03/22/2011 09:44 am ET Updated May 25, 2011

On Iraq War Anniversary, Judges Allow Suit By Protesters Against City Of Chicago To Go Forward

Just days before the eighth anniversary of the United States' invasion of Iraq, a panel of appellate court judges ruled that a group of protesters from the war's earliest days can sue the city of Chicago for mass arrests during that unrest.

Judge Richard Posner penned the decision, overturning a lower court ruling to throw out the class-action suit by the over 900 people who were arrested on March 20, 2003 protesting the beginning of the war. The ruling in favor of the city "was erroneous and must therefore be reversed," Posner wrote.

Eight years ago, protesters gathered for a spontaneous rally downtown as soon as the invasion began. City ordinance requires that even for impromptu gatherings, a permit be sought two days in advance, but as the decision reads, police often informally waive this requirement to allow protests that gather at a moment's notice.

The protesters marched up Lake Shore Drive, and headed west on Oak Street. But police, wary that they might access Michigan Avenue and disrupt traffic on that major artery, allegedly cut the protesters off and diverted them back toward Federal Plaza where the protest began.

A group of protesters, numbering roughly 1,000, headed west on Chicago Avenue to return to the Plaza. But police allegedly trapped this group of protesters, and began rounding them up for arrest. WBEZ reports that roughly 900 people were arrested and held for some 36 hours; many of them were charged with disorderly conduct, but ultimately charges against all of them were dropped.

In his decision, Judge Posner largely faults the city's laws. "The underlying problem is the basic idiocy of a permit system that does not allow a permit for a march to be granted if the date of the march can't be fixed in advance, but does allow the police to waive the permit requirement just by not prohibiting the demonstration," he wrote. But he also argued that the police were not without culpability: "The indifference of the superintendent and his subordinates to the danger to public safety and convenience of a mass antiwar demonstration cannot be attributed to the ordinance, defective as it undoubtedly is."

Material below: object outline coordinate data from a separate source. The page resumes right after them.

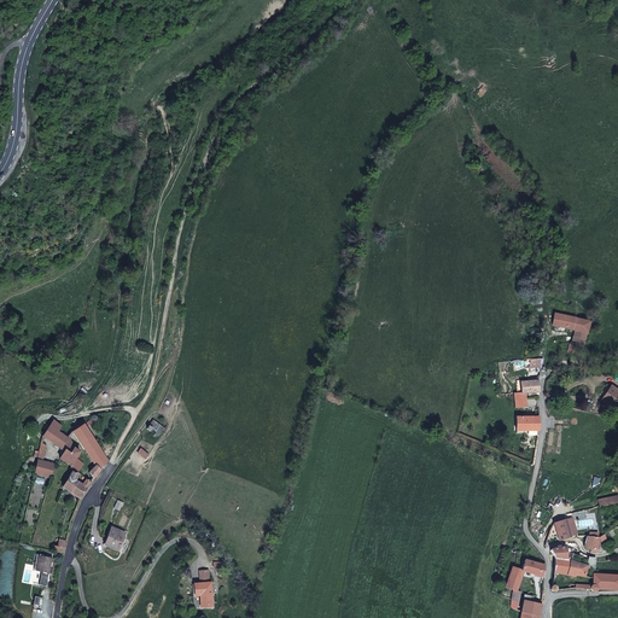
[(552,325),(573,331),(587,333),(589,322),(554,314),(552,325)]
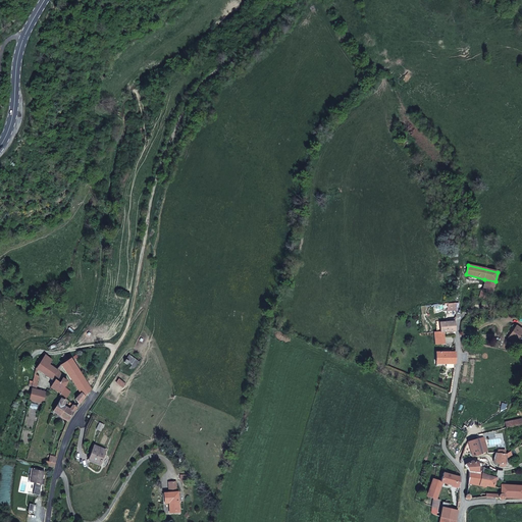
[(484,279),(482,291),(492,293),(496,281),(484,279)]
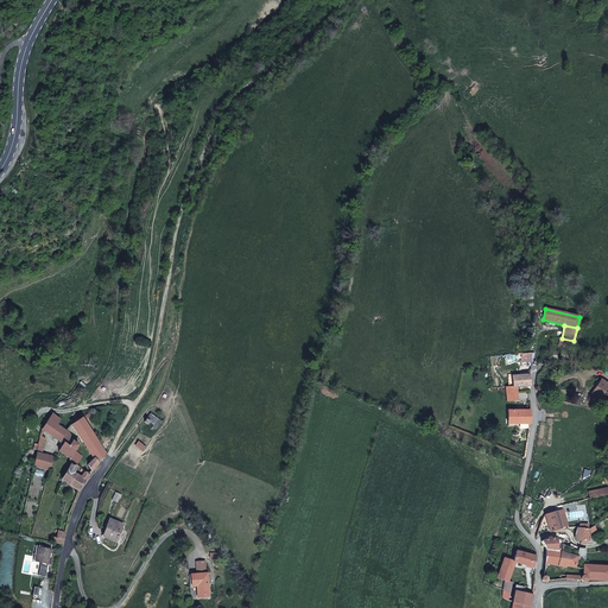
[(559,337),(557,346),(567,348),(568,344),(572,346),(574,341),(562,339),(559,337)]
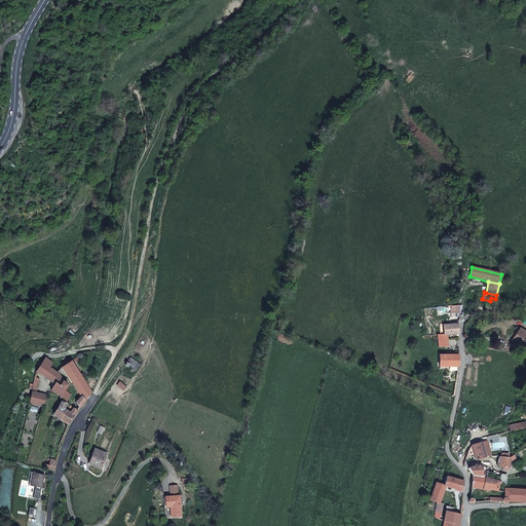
[(444,335),(447,335),(459,334),(458,324),(443,325),(444,334),(444,335)]
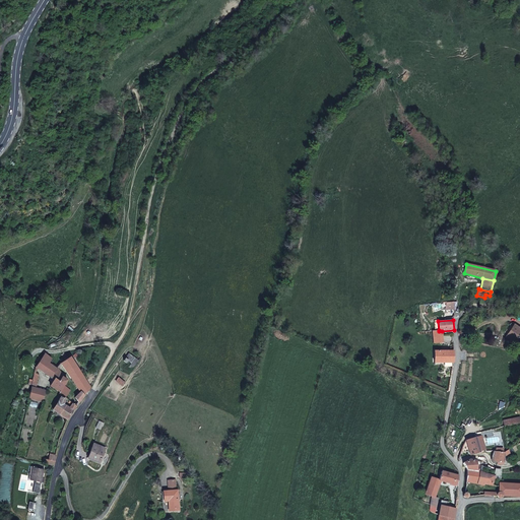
[(519,329),(514,325),(506,336),(515,342),(519,333),(519,329)]
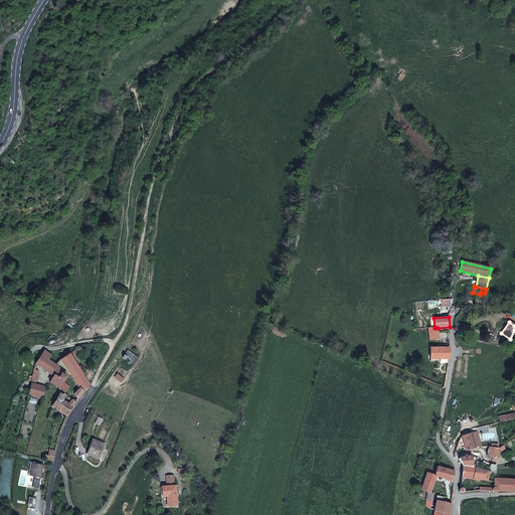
[(427,328),(430,340),(439,339),(438,328),(435,328),(435,327),(427,328)]
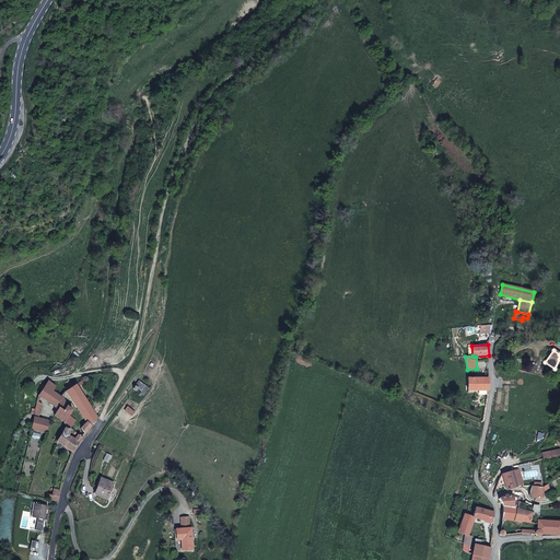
[(467,377),(467,391),(488,391),(489,377),(467,377)]
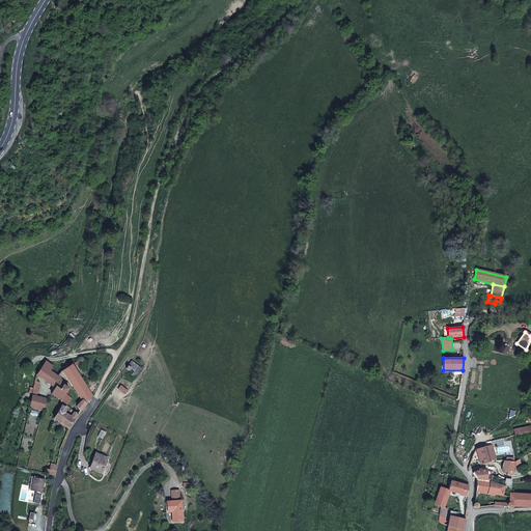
[(36,374),(55,388),(51,393),(62,399),(68,388),(63,385),(64,383),(59,376),(51,371),(53,366),(50,364),(46,361),(36,374)]
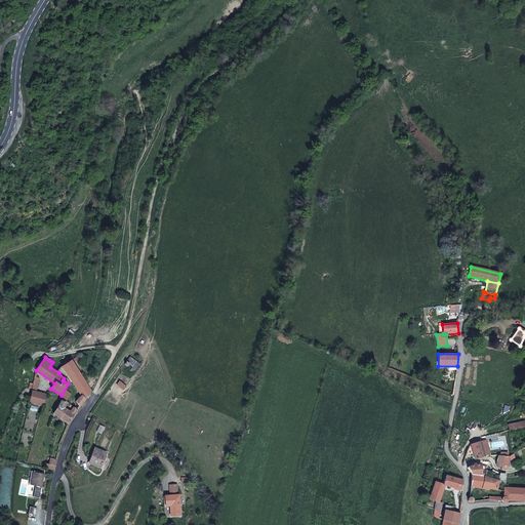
[(132,367),(130,370),(134,372),(139,364),(130,357),(125,364),(128,366),(129,364),(132,367)]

A crowd gathered downtown over the weekend, in part to celebrate the ruling, and in part to mark the eighth anniversary of the war's beginning. ABC-7 reports that over 1,500 people and 70 organizations rallied on Saturday to speak out against the war. No arrests were reported.

Note: The original headline for this story said "On Iraq War Anniversary, Judge Allows Suit By Rioters Against City Of Chicago To Go Forward." There were no "rioters" mentioned in the piece, and the headline has been changed to reflect that. We regret the error.